ICMS dos combustíveis: Governadores falam em ‘caos tributário’ e pedem para Gilmar Mendes suspender liminar

Medida que determina alíquota única nos estados está prevista para entrar em vigor a partir desta sexta-feira

Ministro Gilmar Mendes, do STF (Foto: Carlos Moura/SCO/STF)

Após o governo federal pedir mais 30 dias para se manifestar sobre um possível acordo em torno do ICMS dos combustíveis, os governadores pediram ao Supremo Tribunal Federal (STF) a revogação urgente da alíquota única, determinada pelo ministro André Mendonça.

O pedido foi enviado ao ministro Gilmar Mendes, mediador da conciliação entre os entes federativos. O argumento é o de que a liminar de Mendonça está prevista para entrar em vigor a partir desta sexta-feira (1º de julho) e pode causar um “verdadeiro caos tributário”, com “graves danos operacionais”.

Gilmar ainda estuda como vai decidir.
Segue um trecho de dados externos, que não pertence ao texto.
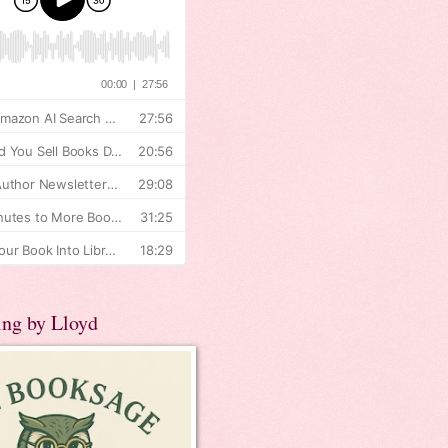
ing by Lloyd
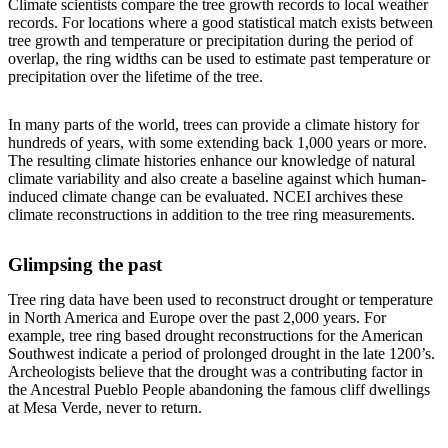
Climate scientists compare the tree growth records to local weather
records. For locations where a good statistical match exists between
tree growth and temperature or precipitation during the period of
overlap, the ring widths can be used to estimate past temperature or
precipitation over the lifetime of the tree.
In many parts of the world, trees can provide a climate history for
hundreds of years, with some extending back 1,000 years or more.
The resulting climate histories enhance our knowledge of natural
climate variability and also create a baseline against which human-
induced climate change can be evaluated. NCEI archives these
climate reconstructions in addition to the tree ring measurements.
Glimpsing the past
Tree ring data have been used to reconstruct drought or temperature
in North America and Europe over the past 2,000 years. For
example, tree ring based drought reconstructions for the American
Southwest indicate a period of prolonged drought in the late 1200’s.
Archeologists believe that the drought was a contributing factor in
the Ancestral Pueblo People abandoning the famous cliff dwellings
at Mesa Verde, never to return.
Fontes próximas do decano afirmam que um mês é tempo demais para um caso tão delicado – política e economicamente – ficar em “stand by”, ao mesmo tempo em que resiste ao desgaste interno de ter de derrubar a decisão de um colega.
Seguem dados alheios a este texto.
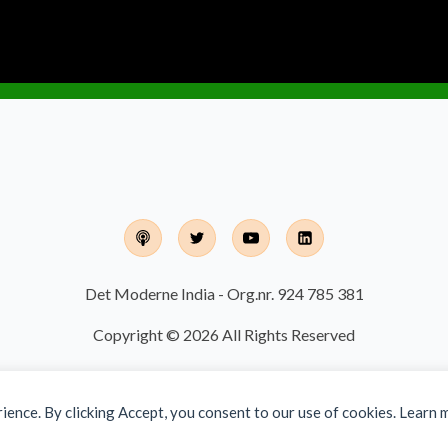
Det Moderne India - Org.nr. 924 785 381
Copyright © 2026 All Rights Reserved
rience. By clicking Accept, you consent to our use of cookies. Learn 
Designed and developed by
Finalize IT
O governo federal vem buscando soluções para conter a alta de preços dos combustíveis e uma das iniciativas foca na redução da incidência do ICMS. Os governadores, no entanto, defendem que a redução será inócua, já que o preço é definido pela política da Petrobras, e vai comprometer a arrecadação dos Estados.

O advogado-geral da União, ministro Bruno Bianco, alegou no STF ser preciso considerar os impactos da proposta e o fato de que as leis sobre o tema recentemente aprovadas pelo Congresso Nacional “já foram implementadas em alguns entes federativos”.

As normas já sancionadas por Bolsonaro preveem alíquota uniforme em todo o território nacional e um teto máximo de 17% a 18%, a depender do ente federativo. Os governadores, que costumam praticar 25%, estimam queda de mais de R$ 130 bilhões na arrecadação.

Os Estados e o DF pedem o fim da alíquota única, a tributação do diesel segundo a média móvel dos últimos 60 meses até o fim do ano e, a partir de 2024, a tributação pela alíquota modal dos serviços de energia, telecomunicações, transporte coletivo e gás natural.

Em relação à gasolina, a sugestão dos governadores é a de que a tributação pela alíquota modal seja suspensa “até o julgamento final da ação” pelo Supremo, já que se trata de “item claramente não essencial aos mais pobres e à atividade produtiva do país”.